- **SOURCE TEXT**:

FIRST AMENDMENT TO STOCK PURCHASE AGREEMENT

Contract Categories: Business Finance - Stock Agreements
EX-2.1A 2 a05-22633_3ex2d1a.htm PLAN OF ACQUISITION, REORGANIZATION, ARRANGEMENT, LIQUIDATION OR SUCCESSION

Exhibit 2.1A

 

FIRST AMENDMENT
TO
STOCK PURCHASE AGREEMENT

 

 

THIS FIRST AMENDMENT TO STOCK PURCHASE AGREEMENT (“Amendment”) is entered into and effective immediately prior to the Closing on December 30, 2005, by and between Hickory Tech Corporation, a Minnesota corporation (the “Purchaser”) and Minnesota Power Enterprises, Inc., a Minnesota corporation (the “Shareholder”).  The Purchaser and the Shareholder are the only parties to this Amendment and are collectively referred to herein as the “Parties,” each a “Party.”

 

RECITALS

 

A.                                   The Parties entered into that certain Stock Purchase Agreement dated November 9, 2005 (the “Stock Purchase Agreement”).

- **DATASET EXTRACT**:
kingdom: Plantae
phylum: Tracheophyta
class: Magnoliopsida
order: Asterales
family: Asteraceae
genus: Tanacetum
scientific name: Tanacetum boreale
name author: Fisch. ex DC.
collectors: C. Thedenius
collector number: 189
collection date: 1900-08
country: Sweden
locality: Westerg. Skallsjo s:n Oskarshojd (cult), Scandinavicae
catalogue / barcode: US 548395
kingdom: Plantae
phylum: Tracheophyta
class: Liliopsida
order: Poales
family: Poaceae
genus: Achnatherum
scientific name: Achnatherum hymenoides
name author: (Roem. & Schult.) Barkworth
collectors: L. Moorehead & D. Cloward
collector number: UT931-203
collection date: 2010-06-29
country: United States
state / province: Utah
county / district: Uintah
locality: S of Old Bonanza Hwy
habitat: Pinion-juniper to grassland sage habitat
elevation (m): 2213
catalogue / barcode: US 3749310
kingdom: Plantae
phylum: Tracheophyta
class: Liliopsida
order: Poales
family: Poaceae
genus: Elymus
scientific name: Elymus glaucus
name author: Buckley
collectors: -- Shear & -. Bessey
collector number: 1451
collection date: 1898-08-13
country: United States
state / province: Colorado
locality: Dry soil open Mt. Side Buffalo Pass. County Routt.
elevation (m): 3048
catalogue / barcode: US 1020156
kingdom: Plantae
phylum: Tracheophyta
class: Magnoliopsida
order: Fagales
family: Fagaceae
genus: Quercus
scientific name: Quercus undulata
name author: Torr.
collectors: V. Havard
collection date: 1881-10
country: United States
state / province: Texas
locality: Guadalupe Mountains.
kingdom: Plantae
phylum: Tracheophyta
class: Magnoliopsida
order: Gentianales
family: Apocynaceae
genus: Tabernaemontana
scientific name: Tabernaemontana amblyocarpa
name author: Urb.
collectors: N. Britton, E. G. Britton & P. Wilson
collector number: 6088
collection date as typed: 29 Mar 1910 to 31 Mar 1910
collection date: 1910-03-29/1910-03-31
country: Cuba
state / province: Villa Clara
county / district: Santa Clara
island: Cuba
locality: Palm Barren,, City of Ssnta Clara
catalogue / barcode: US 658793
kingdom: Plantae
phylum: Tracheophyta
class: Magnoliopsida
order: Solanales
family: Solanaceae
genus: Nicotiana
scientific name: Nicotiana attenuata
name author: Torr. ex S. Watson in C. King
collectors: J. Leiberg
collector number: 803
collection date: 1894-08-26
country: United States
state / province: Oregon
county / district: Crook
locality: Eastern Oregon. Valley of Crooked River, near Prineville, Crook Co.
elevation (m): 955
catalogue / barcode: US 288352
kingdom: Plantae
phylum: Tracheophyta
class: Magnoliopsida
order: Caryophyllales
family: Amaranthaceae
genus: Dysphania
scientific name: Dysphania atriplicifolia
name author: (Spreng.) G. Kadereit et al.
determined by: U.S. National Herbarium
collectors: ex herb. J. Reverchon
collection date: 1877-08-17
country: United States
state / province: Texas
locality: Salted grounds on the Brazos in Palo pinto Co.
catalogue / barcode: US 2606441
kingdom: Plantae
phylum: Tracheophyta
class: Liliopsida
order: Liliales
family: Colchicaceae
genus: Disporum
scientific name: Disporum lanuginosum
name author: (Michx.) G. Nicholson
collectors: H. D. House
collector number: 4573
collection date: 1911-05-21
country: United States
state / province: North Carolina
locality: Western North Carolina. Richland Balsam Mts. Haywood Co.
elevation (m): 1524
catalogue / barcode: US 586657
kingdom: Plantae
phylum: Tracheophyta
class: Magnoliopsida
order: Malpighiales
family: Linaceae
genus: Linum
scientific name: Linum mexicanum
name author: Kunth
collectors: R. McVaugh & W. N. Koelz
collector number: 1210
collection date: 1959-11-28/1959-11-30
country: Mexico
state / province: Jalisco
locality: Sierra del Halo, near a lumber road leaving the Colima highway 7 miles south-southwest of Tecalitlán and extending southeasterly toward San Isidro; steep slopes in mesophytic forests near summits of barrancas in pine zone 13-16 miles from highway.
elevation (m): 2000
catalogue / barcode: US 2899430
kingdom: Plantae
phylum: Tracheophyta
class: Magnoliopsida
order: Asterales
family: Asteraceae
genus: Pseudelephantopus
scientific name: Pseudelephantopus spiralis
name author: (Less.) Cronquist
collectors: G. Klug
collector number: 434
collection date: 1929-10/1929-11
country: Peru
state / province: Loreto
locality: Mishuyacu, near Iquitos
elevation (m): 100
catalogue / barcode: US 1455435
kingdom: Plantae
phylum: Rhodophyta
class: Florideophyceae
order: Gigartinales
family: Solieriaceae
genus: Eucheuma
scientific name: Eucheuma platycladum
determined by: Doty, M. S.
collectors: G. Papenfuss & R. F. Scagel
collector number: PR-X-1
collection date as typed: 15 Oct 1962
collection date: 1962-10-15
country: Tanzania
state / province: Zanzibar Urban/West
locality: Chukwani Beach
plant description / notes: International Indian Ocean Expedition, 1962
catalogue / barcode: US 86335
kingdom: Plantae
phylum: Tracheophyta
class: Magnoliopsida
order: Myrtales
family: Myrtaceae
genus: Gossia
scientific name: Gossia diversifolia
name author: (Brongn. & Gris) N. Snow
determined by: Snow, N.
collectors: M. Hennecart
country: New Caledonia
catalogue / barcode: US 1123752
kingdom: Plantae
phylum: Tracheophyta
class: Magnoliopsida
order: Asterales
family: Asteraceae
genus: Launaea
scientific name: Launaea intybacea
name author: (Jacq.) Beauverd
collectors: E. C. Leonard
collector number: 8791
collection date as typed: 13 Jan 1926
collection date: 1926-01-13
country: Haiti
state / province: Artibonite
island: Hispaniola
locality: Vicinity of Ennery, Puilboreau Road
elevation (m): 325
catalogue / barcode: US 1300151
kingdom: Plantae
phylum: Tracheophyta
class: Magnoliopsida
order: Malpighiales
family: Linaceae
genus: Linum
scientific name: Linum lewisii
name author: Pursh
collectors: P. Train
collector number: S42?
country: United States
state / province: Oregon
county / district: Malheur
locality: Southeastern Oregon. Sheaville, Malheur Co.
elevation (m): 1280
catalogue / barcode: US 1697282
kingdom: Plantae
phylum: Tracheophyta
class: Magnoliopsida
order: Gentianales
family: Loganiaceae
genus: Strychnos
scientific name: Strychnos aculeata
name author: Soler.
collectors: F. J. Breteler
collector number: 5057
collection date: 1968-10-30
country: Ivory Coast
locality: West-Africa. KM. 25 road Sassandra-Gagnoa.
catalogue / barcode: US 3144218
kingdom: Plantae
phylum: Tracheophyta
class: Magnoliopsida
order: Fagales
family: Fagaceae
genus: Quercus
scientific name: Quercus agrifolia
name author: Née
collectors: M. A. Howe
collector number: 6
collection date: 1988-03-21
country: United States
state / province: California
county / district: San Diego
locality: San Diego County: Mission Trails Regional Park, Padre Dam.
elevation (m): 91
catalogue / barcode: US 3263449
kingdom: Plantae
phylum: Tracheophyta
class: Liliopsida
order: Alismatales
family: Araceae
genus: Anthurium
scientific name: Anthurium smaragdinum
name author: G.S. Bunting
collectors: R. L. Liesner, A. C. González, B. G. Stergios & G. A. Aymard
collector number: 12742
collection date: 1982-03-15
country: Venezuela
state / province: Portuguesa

- **WORK REQUIRED**: Continue the amendment to the stock purchase agreement from the point where it stops. You won't need the records for this.

- **FINAL ANSWER**:
 

B.                                     The Parties desire to amend the Stock Purchase Agreement as set forth in this Amendment in conformity with Section 13.8 of the Stock Purchase Agreement.

 

C.                                     This Amendment contemplates that the Parties will execute and deliver this Amendment without replacing the Stock Purchase Agreement but supplementing it with the provisions herein.

 

AMENDMENT

 

NOW, THEREFORE, in consideration of the foregoing Recitals, which are each incorporated by reference herein as essential terms of this Amendment, and other good and valuable consideration, the receipt and sufficiency of which are hereby acknowledged, the Parties agree as follows:

 

1.                                       Amendment of Section 11.8(e), Certain Employees.  Section 11.8(e) of the Stock Purchase Agreement shall be amended to add the following sentence at the end of the section:

 

“The Purchaser shall also have the right to offer employment to the four (4) individuals described above with and through its Affiliate, Mankato Citizens Telephone Company.”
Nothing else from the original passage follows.